Data to use:
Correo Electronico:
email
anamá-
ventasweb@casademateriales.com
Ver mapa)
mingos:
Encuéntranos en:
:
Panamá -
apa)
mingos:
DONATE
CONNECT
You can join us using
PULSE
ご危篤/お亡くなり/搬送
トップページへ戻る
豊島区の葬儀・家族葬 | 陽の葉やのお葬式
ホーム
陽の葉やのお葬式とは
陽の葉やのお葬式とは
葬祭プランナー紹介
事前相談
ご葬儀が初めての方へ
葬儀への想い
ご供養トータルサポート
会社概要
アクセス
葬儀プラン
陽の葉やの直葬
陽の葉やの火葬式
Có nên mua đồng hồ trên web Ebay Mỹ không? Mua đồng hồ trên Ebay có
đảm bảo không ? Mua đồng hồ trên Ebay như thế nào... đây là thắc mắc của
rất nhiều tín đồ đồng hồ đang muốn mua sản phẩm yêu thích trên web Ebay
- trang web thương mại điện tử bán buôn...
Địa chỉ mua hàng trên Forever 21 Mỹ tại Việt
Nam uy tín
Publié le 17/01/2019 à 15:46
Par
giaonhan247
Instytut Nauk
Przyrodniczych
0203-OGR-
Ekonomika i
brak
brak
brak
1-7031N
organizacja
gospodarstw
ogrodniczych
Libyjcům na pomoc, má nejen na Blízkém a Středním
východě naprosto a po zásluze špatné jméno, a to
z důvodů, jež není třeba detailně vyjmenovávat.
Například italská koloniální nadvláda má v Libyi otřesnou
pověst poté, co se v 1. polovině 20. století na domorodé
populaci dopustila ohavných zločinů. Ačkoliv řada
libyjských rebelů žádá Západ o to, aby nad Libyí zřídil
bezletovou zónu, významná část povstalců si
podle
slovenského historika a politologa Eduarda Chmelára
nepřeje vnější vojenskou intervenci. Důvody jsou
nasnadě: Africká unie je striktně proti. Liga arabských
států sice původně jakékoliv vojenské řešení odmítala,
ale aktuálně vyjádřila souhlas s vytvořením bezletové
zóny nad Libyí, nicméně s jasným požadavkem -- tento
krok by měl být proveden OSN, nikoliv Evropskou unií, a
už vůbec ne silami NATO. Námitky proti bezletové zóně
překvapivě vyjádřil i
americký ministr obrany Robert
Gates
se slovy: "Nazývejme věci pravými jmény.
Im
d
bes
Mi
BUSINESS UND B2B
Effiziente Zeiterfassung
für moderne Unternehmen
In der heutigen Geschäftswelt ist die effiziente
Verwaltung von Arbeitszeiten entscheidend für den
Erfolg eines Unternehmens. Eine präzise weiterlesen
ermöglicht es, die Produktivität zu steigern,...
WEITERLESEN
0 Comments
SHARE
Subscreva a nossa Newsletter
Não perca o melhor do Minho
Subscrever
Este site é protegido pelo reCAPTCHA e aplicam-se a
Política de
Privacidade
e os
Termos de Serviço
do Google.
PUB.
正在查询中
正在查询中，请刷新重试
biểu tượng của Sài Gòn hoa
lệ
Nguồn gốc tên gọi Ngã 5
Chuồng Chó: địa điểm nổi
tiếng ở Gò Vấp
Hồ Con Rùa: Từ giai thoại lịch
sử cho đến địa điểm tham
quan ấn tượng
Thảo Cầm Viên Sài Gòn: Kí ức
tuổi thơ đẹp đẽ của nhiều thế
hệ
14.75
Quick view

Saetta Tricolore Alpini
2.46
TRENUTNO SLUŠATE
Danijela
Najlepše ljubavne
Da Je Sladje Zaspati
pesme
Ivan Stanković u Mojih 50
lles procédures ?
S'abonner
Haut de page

Required work:
The required result is an exact repetition of the lines from the one containing "Privacidade" through the last line of the data.

Completed task:
Privacidade
e os
Termos de Serviço
do Google.
PUB.
正在查询中
正在查询中，请刷新重试
biểu tượng của Sài Gòn hoa
lệ
Nguồn gốc tên gọi Ngã 5
Chuồng Chó: địa điểm nổi
tiếng ở Gò Vấp
Hồ Con Rùa: Từ giai thoại lịch
sử cho đến địa điểm tham
quan ấn tượng
Thảo Cầm Viên Sài Gòn: Kí ức
tuổi thơ đẹp đẽ của nhiều thế
hệ
14.75
Quick view

Saetta Tricolore Alpini
2.46
TRENUTNO SLUŠATE
Danijela
Najlepše ljubavne
Da Je Sladje Zaspati
pesme
Ivan Stanković u Mojih 50
lles procédures ?
S'abonner
Haut de page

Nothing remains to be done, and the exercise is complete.